Получился конфуз. Но ученый невежда, всю жизнь обманывавший своих земляков, все же выкрутился из, казалось бы, безвыходного положения.

— Этот человек говорит на древнеарабском, — объяснил он по-турецки, показывая рукой на Ибн Баттуту. — Я же обучен лишь новоарабскому.

Ибн Баттута понял смысл его слов и расхохотался, но никому не объяснил причину своего смеха. Он не выдал гостеприимным хозяевам позорную тайну незадачливого пройдохи-шейха.

…Восточнее Гереде, античной Кратеи, Ибн Баттута свернул с большой анатолийской дороги и направился на север, в сторону Черного моря.

В Синоде, на родине Диогена и Митридата, Ибн Баттута провел, по его словам, сорок дней.

Ждал у моря погоды.

Глава вторая

«Чем прибыль на море, лучше безопасность на суше», — говорит турецкая пословица.

Черное море лежало у самых ног — неприветливое, холодное, штормовое. Отплытие судна откладывалось со дня на день, но это, казалось, вовсе не волновало худощавого смуглого капитана-грека, который каждое утро выходил на берег, сокрушенно хлопал себя руками по бедрам и отправлялся в ближайшую корчму, где пил вино и резался в кости со своими крикливыми единоплеменниками.

Ибн Баттута в последние дни перед выходом спал тревожно и чутко, просыпался по нескольку раз за ночь, долго сидел на постели, прислушивался к свисту ветра и монотонному рокоту волн.

Его мучили дурные предчувствия.
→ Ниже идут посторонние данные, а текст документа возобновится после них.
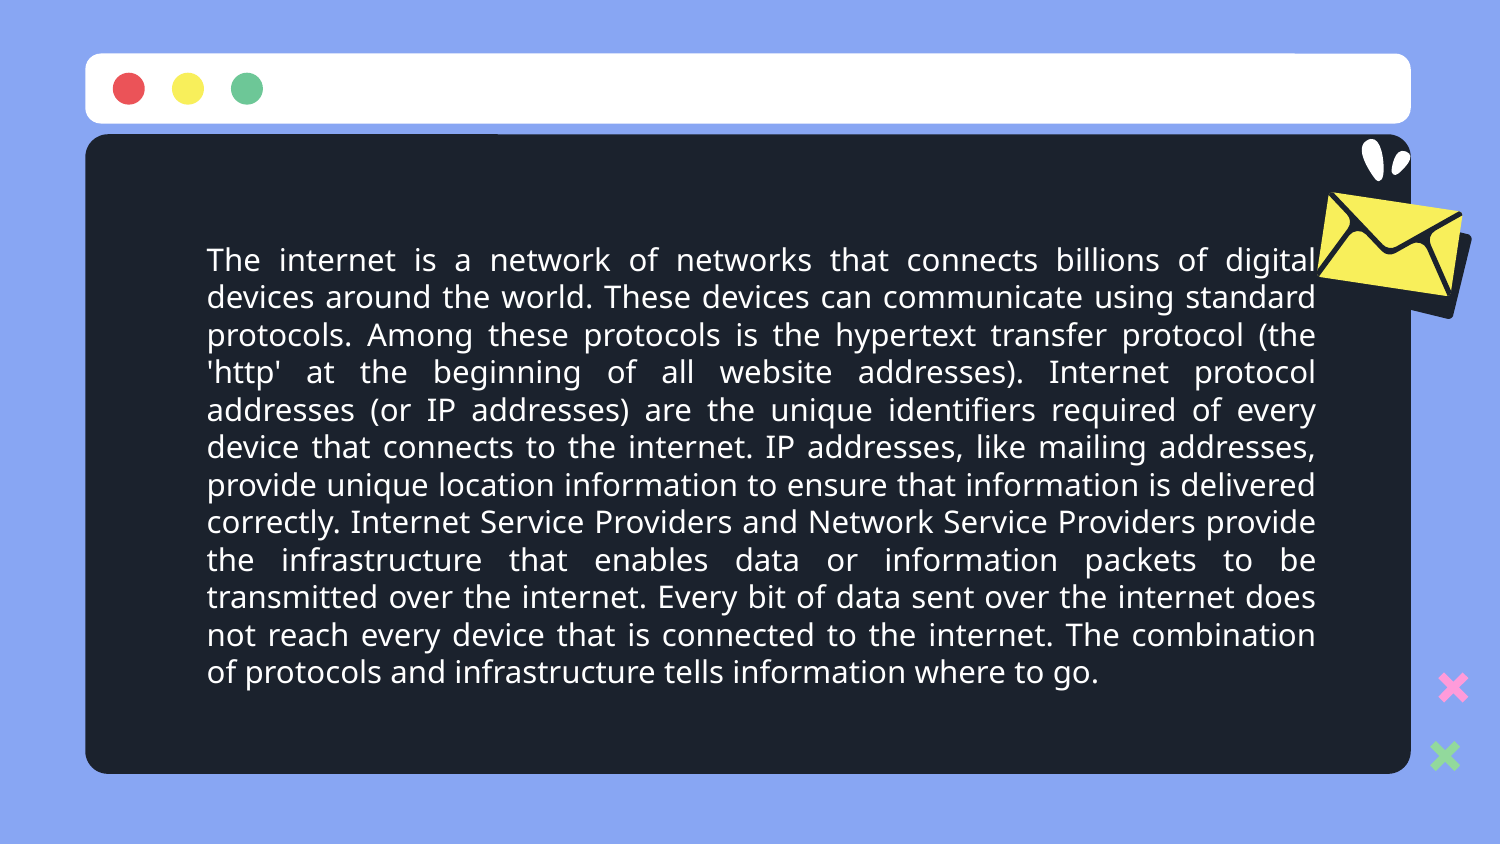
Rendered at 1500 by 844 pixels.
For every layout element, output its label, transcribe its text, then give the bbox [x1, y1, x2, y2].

text_box [1438, 672, 1469, 703]
text_box [1430, 740, 1461, 772]
text_box The internet is a network of networks that connects billions of digital devices around the world. These devices can communicate using standard protocols. Among these protocols is the hypertext transfer protocol (the 'http' at the beginning of all website addresses). Internet protocol addresses (or IP addresses) are the unique identifiers required of every device that connects to the internet. IP addresses, like mailing addresses, provide unique location information to ensure that information is delivered correctly. Internet Service Providers and Network Service Providers provide the infrastructure that enables data or information packets to be transmitted over the internet. Every bit of data sent over the internet does not reach every device that is connected to the internet. The combination of protocols and infrastructure tells information where to go. [191, 232, 1333, 697]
Но когда однажды Утром греческий капитан, протирая опухшие от пьянства глаза, пробормотал, что пора готовиться к выходу, Ибн Баттута неожиданно пришел в хорошее расположение духа: отплытие было назначено на четверг, а этот день в отличие от вторника или субботы считается у арабов счастливым.

К полудню у Ибн Баттуты собрались все его спутники — арабские и персидские купцы, направлявшиеся в Крым со своим товаром — кожами, шелками, пряностями. Среди них были и пожилые люди, но так уж вышло, что небольшая компания единодушно признала авторитет молодого хаджи и безропотно подчинилась его воле. Особенно рьяно выказывал свое расположение магрибинский купец Абу Бакр, который ходил за Ибн Баттутой как тень, на лету ловил его распоряжения.

В полдень Ибн Баттута велел начинать погрузку. Абу Бакра, гортанный цокающий говор которого напоминал ему родину, Ибн Баттута пригласил расположиться с ним в одной каюте, куда неразговорчивый румийский мамлюк Михаил еще утром снес все необходимые вещи.

На рассвете следующего дня хлопнули, наполняясь ветром, латаные грязные паруса, и судно, развернувшись в бухте, нырнуло в густой туман. Три дня шли при попутном ветре. Вечером третьего дня ветер изменил направление, начало штормить. Всю ночь судно кидало с боку на бок; похрустывали и скрипели мачты и шпангоуты.

Поутру Ибн Баттута велел Абу Бакру подняться на палубу и выяснить состояние моря. Абу Бакр вернулся через считанные минуты с лицом, белым как саван.

— Плохи дела, — пробормотал он.

На пятые сутки шторм прекратился, ночной ветер расчистил небо, и спокойная зеленая вода позолотилась рассветными лучами. К полудню на горизонте показались горы, чуть позднее путешественникам открылась хорошо знакомая панорама Синопа.